** BEGIN DATASET RECORDS **

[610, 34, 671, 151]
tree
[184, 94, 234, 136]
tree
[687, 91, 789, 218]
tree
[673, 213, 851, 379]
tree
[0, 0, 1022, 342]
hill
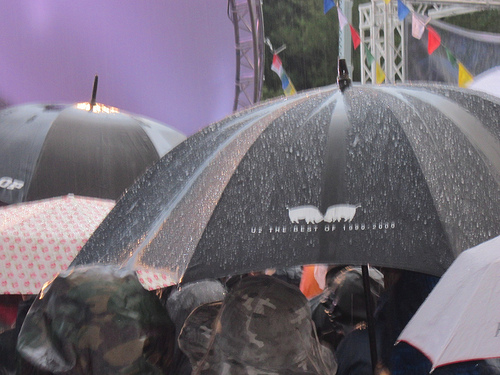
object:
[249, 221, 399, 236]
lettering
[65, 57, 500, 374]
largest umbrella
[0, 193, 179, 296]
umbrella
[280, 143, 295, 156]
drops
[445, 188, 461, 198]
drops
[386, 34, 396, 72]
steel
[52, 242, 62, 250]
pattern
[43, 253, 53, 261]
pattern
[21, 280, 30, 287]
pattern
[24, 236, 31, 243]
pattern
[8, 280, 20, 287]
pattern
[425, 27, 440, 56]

** END DATASET RECORDS **
** BEGIN DATASET RECORDS **

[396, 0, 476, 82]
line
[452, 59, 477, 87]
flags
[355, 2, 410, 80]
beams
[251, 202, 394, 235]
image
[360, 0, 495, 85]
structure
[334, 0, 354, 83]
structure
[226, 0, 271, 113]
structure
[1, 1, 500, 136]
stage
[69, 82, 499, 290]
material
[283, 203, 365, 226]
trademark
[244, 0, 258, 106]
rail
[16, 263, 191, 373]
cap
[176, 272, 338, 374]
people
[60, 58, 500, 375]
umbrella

** END DATASET RECORDS **
** BEGIN DATASET RECORDS **

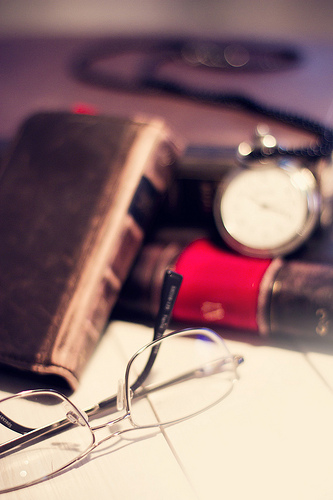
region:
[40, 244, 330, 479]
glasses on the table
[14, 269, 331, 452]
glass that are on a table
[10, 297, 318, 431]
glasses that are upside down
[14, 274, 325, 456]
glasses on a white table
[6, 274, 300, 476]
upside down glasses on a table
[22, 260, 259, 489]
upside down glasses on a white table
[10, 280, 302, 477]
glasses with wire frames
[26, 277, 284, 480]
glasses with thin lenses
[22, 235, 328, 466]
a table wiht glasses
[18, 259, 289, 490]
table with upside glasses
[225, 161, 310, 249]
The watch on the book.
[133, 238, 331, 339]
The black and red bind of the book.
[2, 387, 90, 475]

** END DATASET RECORDS **

* [EXERCISE BRIEF] Reproduce the lines between the line holding "[280, 143, 295, 156]" and the line holding "[425, 27, 440, 56]", inclusive, with "386" changed to "368" and everything else left as it is.

* [RESULT OF THIS TASK]
[280, 143, 295, 156]
drops
[445, 188, 461, 198]
drops
[368, 34, 396, 72]
steel
[52, 242, 62, 250]
pattern
[43, 253, 53, 261]
pattern
[21, 280, 30, 287]
pattern
[24, 236, 31, 243]
pattern
[8, 280, 20, 287]
pattern
[425, 27, 440, 56]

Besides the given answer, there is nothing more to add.